UK tax on mining, staking, airdrops, and DeFi yields
Crypto Income Tax Calculator
HMRC Rules on Crypto Income Tax
HMRC treats most crypto income (mining, staking, airdrops, DeFi rewards) as taxable income at the market value at the date of receipt. This creates a cost basis for future CGT calculations — if you later sell the tokens, CGT is on gain from that receipt value.
Key Crypto Income Categories
Mining: Taxed as miscellaneous income (or trading income if mining as a business)
Staking rewards: Taxed as miscellaneous income at receipt value
Airdrops: Usually miscellaneous income; may be CGT if for a service
DeFi interest/yield: Income tax if you have a right to receive a fixed payment; CGT if token lending
Frequently Asked Questions
How is crypto income taxed in the UK?
HMRC taxes mining rewards, staking income, airdrops, and DeFi yields as miscellaneous income at the sterling market value on the date of receipt. Your marginal income tax rate applies (20%, 40%, or 45%).
Do I pay NIC on crypto income?
Usually no — miscellaneous income does not attract NIC. If HMRC decides your mining is a trade (regular, organised, profit-motive), it becomes self-employment income subject to Class 4 NIC (9% / 2%).
What records do I need for crypto income?
Date and time of each receipt, amount in tokens, sterling value at that date (use exchange rates or Coinbase/Binance historical data), and the source (mining pool, staking platform). Maintain a HMRC-compliant crypto log.
Are staking rewards taxed when received or when sold?
Both: income tax at receipt (on the market value when received), then CGT on any gain between the receipt value and the eventual sale price. Two separate tax events for staking rewards.
Is DeFi income taxed differently?
HMRC guidance (2022 update) distinguishes: lending tokens (may be a disposal for CGT), receiving new tokens as reward (income tax). DeFi is complex and evolving — HMRC may update guidance further.
Do I need to report crypto on Self Assessment?
Yes if: total crypto gains exceed £3,000, total crypto proceeds exceed £50,000, or you have crypto income. Report on SA100 (capital gains) and SA101 (supplementary pages) or the online return.
What is the crypto trading allowance?
The £1,000 trading allowance may apply to small crypto mining operations. If gross mining income is under £1,000, it may be fully exempt.
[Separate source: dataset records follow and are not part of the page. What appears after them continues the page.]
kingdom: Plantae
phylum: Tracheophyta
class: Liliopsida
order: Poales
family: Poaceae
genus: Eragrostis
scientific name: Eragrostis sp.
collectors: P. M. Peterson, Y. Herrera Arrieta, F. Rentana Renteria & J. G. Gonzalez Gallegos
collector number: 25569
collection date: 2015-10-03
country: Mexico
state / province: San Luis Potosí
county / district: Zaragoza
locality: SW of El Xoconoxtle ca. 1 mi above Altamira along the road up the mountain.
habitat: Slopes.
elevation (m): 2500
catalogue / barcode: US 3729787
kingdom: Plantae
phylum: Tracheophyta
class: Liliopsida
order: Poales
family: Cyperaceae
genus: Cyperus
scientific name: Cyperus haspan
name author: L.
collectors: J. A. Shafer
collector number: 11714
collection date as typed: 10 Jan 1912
Above £1,000, you deduct expenses instead of the allowance.
What costs can I deduct from crypto income?
For mining as a trade: electricity, hardware depreciation (capital allowances), pool fees, and running costs. For non-trade mining: no deduction other than the £1,000 trading allowance if applicable.
Is crypto in a pension taxable?
Cryptocurrencies cannot be held in a UK pension (SIPP/SSAS cannot hold unregulated crypto directly). Some offshore crypto investment vehicles exist but are complex and often HMRC-scrutinised.
What happens if I swap one crypto for another?
Each swap (e.g., ETH to BTC) is a disposal for CGT purposes. Even exchanging on DeFi protocols triggers CGT at the market value on the swap date, regardless of whether you received pounds.
Are crypto gifts taxable?
Gifting crypto to a non-spouse is a disposal at market value for CGT (you are treated as selling at that value). Gifting to a spouse/civil partner is at no-gain no-loss — the recipient takes on your cost basis.
What is HMRC's position on crypto tax evasion?
HMRC has data-sharing agreements with Coinbase, eToro, and other UK crypto exchanges. They have issued 'nudge letters' to known crypto holders. Underreporting crypto income or gains carries penalties of 15–30% (prompted disclosure) or 30–100% (unprompted).